### DOCUMENT SEGMENT
Kenanga Research & Investment

Sunway REIT - Slow and Steady Recovery in Sight

kiasutrader
Publish date: Wed, 01 Sep 2021, 10:59 AM

12MFP21 realised net income (RNI) of RM118.2m came in within our expectation at 66% but below consensus at 50%. 12MFP21 dividends are also within at 63%. We expect near term earnings weakness, especially in 3QFY21 but expect things to gradually improve throughout FY21 and FY22 given the gradual reopening of the economy and should things maintain this current trajectory. Earnings unchanged. Maintain MP and TP of RM1.35 on a +1.9ppt (+0.5SD) to the MGS target due to the uncertainty of the pandemic.

12MFPE21 realised net income (RNI) of RM118.2m came in within our estimate at 66% but below consensus at 50% likely on their expectations of stronger quarters ahead. 4QFY21 announced dividend of 1.63 sen brings 12MFP21 dividend of 3.30 sen, which is within at 63% of our estimates. Note that FP21E consist of 6 quarters or 18 months as the Group is changing its FY-end to Dec (from June).

Results’ highlight. YoY-Ytd, top-line was down by 24% dragged by: (i) retail (-32%) and (ii) hospitality (-51%) segments, while the office (+51%) and services (+3%) segments remained positive. The impact to bottom line was exacerbated with net income falling 48% on the back of slightly higher operating cost (+5%). QoQ, top-line was fairly flattish (-0.8%) but RNI declined by 10.5% on higher other operating expense (+10.2%). Gearing remains stable at 0.37x.

### DATASET RECORDS
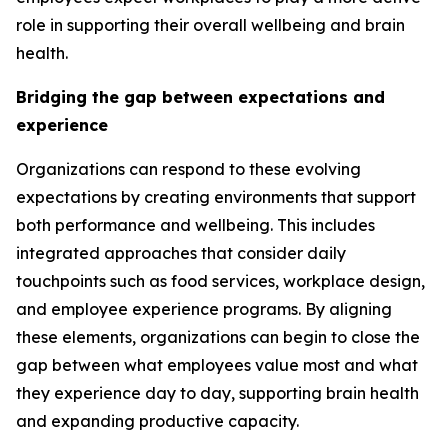
role in supporting their overall wellbeing and brain
health.
Bridging the gap between expectations and
experience
Organizations can respond to these evolving
expectations by creating environments that support
both performance and wellbeing. This includes
integrated approaches that consider daily
touchpoints such as food services, workplace design,
and employee experience programs. By aligning
these elements, organizations can begin to close the
gap between what employees value most and what
they experience day to day, supporting brain health
and expanding productive capacity.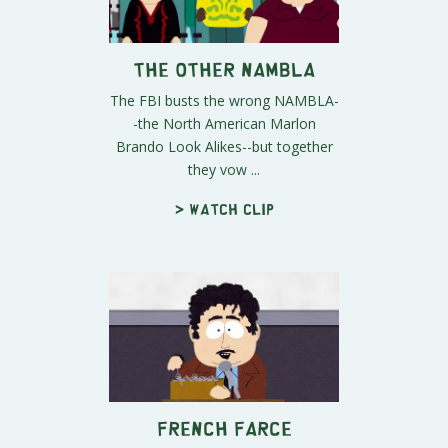
The Other NAMBLA
The FBI busts the wrong NAMBLA-
-the North American Marlon
Brando Look Alikes--but together
they vow ...
> Watch clip
French Farce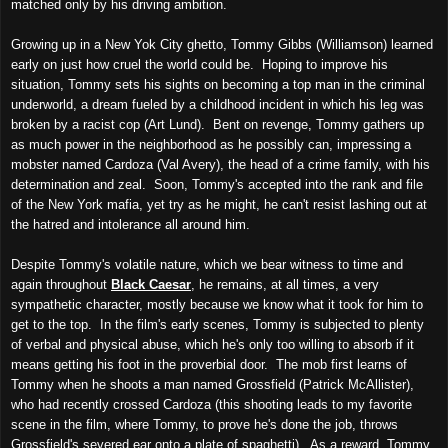
matched only by his driving ambition.
Growing up in a New Yok City ghetto, Tommy Gibbs (Williamson) learned
early on just how cruel the world could be. Hoping to improve his
situation, Tommy sets his sights on becoming a top man in the criminal
underworld, a dream fueled by a childhood incident in which his leg was
broken by a racist cop (Art Lund). Bent on revenge, Tommy gathers up
as much power in the neighborhood as he possibly can, impressing a
mobster named Cardoza (Val Avery), the head of a crime family, with his
determination and zeal. Soon, Tommy's accepted into the rank and file
of the New York mafia, yet try as he might, he can't resist lashing out at
the hatred and intolerance all around him.
Despite Tommy's volatile nature, which we bear witness to time and
again throughout
Black Caesar
, he remains, at all times, a very
sympathetic character, mostly because we know what it took for him to
get to the top. In the film's early scenes, Tommy is subjected to plenty
of verbal and physical abuse, which he's only too willing to absorb if it
means getting his foot in the proverbial door. The mob first learns of
Tommy when he shoots a man named Grossfield (Patrick McAllister),
who had recently crossed Cardoza (this shooting leads to my favorite
scene in the film, where Tommy, to prove he's done the job, throws
Grossfield's severed ear onto a plate of spaghetti). As a reward, Tommy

### GOAL OF THE EXERCISE
Can you pick up the Sunway REIT results note after its last sentence and keep writing it?

### ANSWER BELOW
Outlook. The outlook for 3QCY21 is expected to be challenging due to the recent MCO which was over the months of July and August where most of the malls and hotels were closed, save for essential services. However, with the recent gradual reopening of the economy since August and fast paced roll-out of vaccinations, we expect shopper traffic to continue to increase throughout the year with the return of revenge spending, especially during the holiday period in 4QCY21, while FY22E earnings are expected to remain intact for now. The office and services segments are also expected to remain stable.

Maintain FP21E CNP of RM178m and FY22E CNP of RM271m on near-term weakness. We anticipate further short-term weakness for the next quarter, but with the fast-paced roll-out of vaccinations and reopening of the economy in time for the holiday season in 4QCY21. The hospitality segment is expected to remain challenging, seeing 25% occupancy while the office and industrial segments are expected to remain stable for now. We believe FY22E CNP should remain intact for now assuming the current trajectory of economic recovery maintains. FP21E/FY22E NDPU of 4.4-6.8 sen provides 3.1-4.7% net yield.

Maintain MARKET PERFORM and TP of RM1.35. Our TP is based on an unchanged FY22E GDPS/NDPS of 7.5 sen/6.8 sen on spread of +1.9ppt (at +0.5SD) on 10-year MGS target of 3.60%. Our applied spread is to account for the fluidity of near-term earnings weakness in light of the Covid-19 pandemic, considering its exposure to the retail and weak hospitality segments.

Risks to our call include: (i) bond yield compression and expansion, and (ii) stronger or weaker-than-expected earnings in retail, hospitality and office divisions.